* _Texto do documento_
────
Uma das mutações qualitativas do novo sistema era a eleição dos conselheiros através do sufrágio directo e universal, por todos os cidadãos inscritos nos consulados, o que tem a evidente vantagem de lhe conferir uma legitimidade alargada, mas, por outro lado, duas consequências de monta, ambas, a meu ver, negativas: o "desenraízamento" do CCP da sua matriz associativa, e a exclusão de todos os luso descendentes, que, embora estejam, dedicadamente, entre os construtores e líderes desse mundo associativo, já não tenham nacionalidade portuguesa.
A tal óbice souberam responder os italianos com um sistema misto, semelhante ao delineado no projecto de lei que subscrevi, prevendo dois colégios eleitorais: um, consagrando o sufrágio universal, para os recenseados nos cadernos eleitorais dos círculos de emigração; outro composto pelos representantes das associações voluntariamente inscritas para participar.

2 -Após traçar, desta forma abreviadíssima, a linha de evolução do Conselho até à actualidade, retorno ao período primordial, à sua génese - à fase mais esquecida, mas, na perspectiva em que me vou situar, a mais interessante.
O Conselho começou por ser uma promessa eleitoral, um parágrafo inscritao no programa da AD (Aliança Democrática), uma coligação de dois partidos e um movimento de independentes, que se apresentou a sufrágio em 1979, venceu e formou governo.
Havia que dar cumprimento à promessa. Secretária de Estado do pelouro, coube-me a tarefa de promover a sua execução. Nunca soube quem a tinha formulado, e ainda hoje nem sequer sei a qual dos partidos se deve...
A proposta constituia uma primeira e a mais atractiva das tarefas.
Sendo de autor desconhecido, não estava limitada pela sua intencionalidade subjectiva, não tinha qualquer tradição entre nós, não havia figurino estrangeiro a escolher entre muitos, para além do francês, que correspondia a um contexto migratório e a uma inserção no sistema político-constitucional radicalmente diversos.
Era, numa democracia ainda tão recente, mas já tão rica de experimentações e de experiências de intervenção política e social, a primeira tentativa de avançar para formas de participação democrática extensivas à emigração portuguesa: um forum de audição, um convite ao diálogo, uma instância de co-participação dos Portugueses do estrangeiro nas políticas que lhes eram dirigidas.
────
* _Entradas fornecidas_
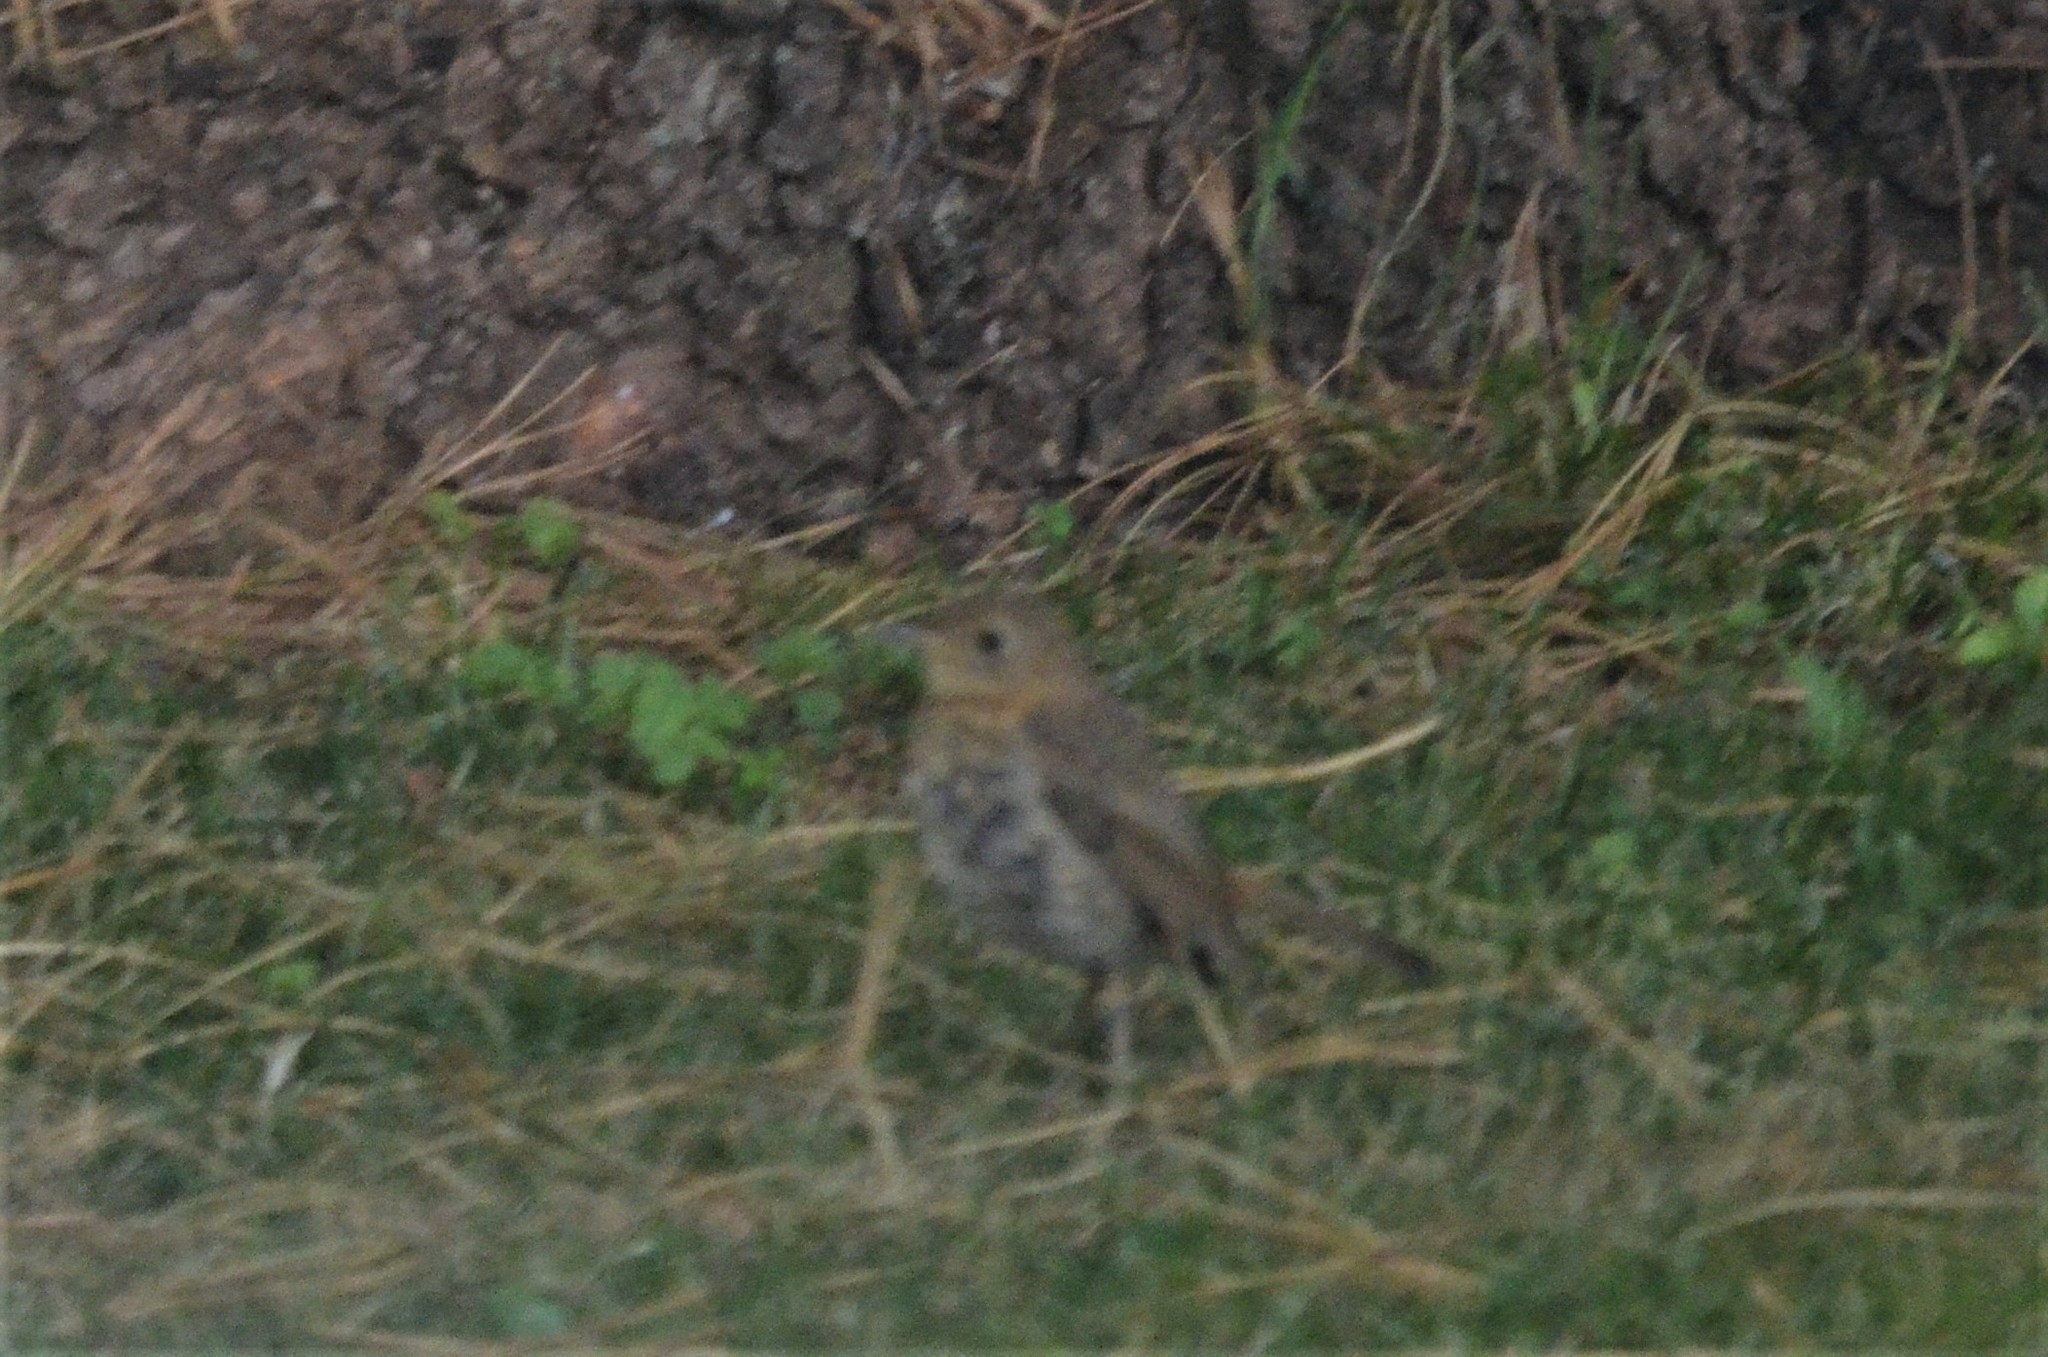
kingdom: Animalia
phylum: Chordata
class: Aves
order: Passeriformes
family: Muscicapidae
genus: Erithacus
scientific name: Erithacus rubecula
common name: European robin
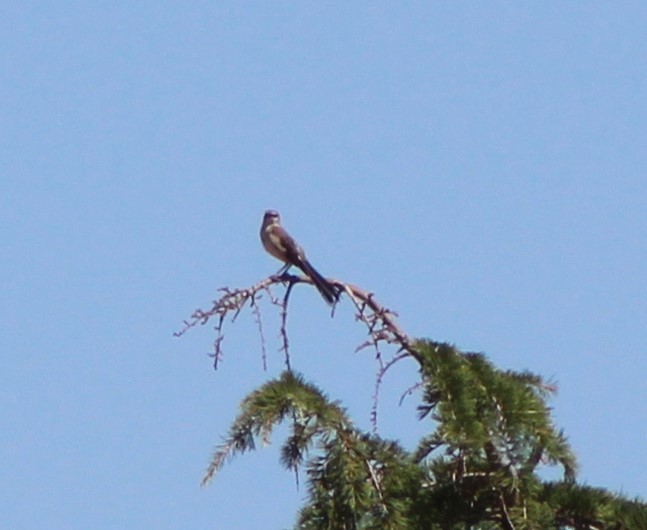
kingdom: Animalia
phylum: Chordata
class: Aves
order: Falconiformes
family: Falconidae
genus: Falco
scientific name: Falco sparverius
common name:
────
* _Tarefas escritas_
• A. De acordo com o texto do documento, em que ano a AD se apresentou a sufrágio?
• B. Transcreva textualmente todas as linhas das entradas fornecidas, sem incluir as imagens.

* _Respostas_
• A. Em 1979.

• B.
kingdom: Animalia
phylum: Chordata
class: Aves
order: Passeriformes
family: Muscicapidae
genus: Erithacus
scientific name: Erithacus rubecula
common name: European robin
kingdom: Animalia
phylum: Chordata
class: Aves
order: Falconiformes
family: Falconidae
genus: Falco
scientific name: Falco sparverius
common name:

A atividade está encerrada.